● WRITTEN TASK:
Begin at the line that contains "Завтрак (Чай), Обед" and stop at the end of the listing. Write those lines out again, replacing "categories" with "groups" wherever it appears and leaving everything else unchanged.

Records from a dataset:
-- -- --

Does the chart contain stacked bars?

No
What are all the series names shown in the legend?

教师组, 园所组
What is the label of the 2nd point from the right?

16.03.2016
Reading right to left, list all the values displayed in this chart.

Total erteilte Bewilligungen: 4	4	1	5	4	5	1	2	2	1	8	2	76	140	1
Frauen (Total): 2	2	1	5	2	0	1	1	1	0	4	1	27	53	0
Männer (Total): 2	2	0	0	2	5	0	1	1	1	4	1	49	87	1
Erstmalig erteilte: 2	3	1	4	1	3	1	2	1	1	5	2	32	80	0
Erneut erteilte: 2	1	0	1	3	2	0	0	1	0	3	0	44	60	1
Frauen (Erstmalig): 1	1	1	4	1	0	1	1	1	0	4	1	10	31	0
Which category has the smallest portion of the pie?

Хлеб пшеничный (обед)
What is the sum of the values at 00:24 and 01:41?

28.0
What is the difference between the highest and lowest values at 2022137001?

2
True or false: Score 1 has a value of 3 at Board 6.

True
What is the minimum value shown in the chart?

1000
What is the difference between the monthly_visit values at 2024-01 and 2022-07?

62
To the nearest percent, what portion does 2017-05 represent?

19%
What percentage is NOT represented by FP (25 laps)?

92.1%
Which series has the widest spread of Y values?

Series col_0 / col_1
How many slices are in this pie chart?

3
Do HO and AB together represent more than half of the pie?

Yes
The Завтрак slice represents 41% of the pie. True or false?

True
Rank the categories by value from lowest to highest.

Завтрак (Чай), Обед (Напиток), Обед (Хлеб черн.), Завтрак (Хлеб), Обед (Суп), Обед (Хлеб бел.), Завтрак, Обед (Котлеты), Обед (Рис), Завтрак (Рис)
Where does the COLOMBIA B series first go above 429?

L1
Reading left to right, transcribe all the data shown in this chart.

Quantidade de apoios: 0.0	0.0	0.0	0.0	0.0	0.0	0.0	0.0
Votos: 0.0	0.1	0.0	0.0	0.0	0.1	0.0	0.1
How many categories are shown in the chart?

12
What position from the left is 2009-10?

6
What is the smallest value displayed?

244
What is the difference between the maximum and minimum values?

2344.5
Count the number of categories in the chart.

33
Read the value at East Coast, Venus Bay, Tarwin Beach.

-- -- --

● FINAL ANSWER:
Завтрак (Чай), Обед (Напиток), Обед (Хлеб черн.), Завтрак (Хлеб), Обед (Суп), Обед (Хлеб бел.), Завтрак, Обед (Котлеты), Обед (Рис), Завтрак (Рис)
Where does the COLOMBIA B series first go above 429?

L1
Reading left to right, transcribe all the data shown in this chart.

Quantidade de apoios: 0.0	0.0	0.0	0.0	0.0	0.0	0.0	0.0
Votos: 0.0	0.1	0.0	0.0	0.0	0.1	0.0	0.1
How many groups are shown in the chart?

12
What position from the left is 2009-10?

6
What is the smallest value displayed?

244
What is the difference between the maximum and minimum values?

2344.5
Count the number of groups in the chart.

33
Read the value at East Coast, Venus Bay, Tarwin Beach.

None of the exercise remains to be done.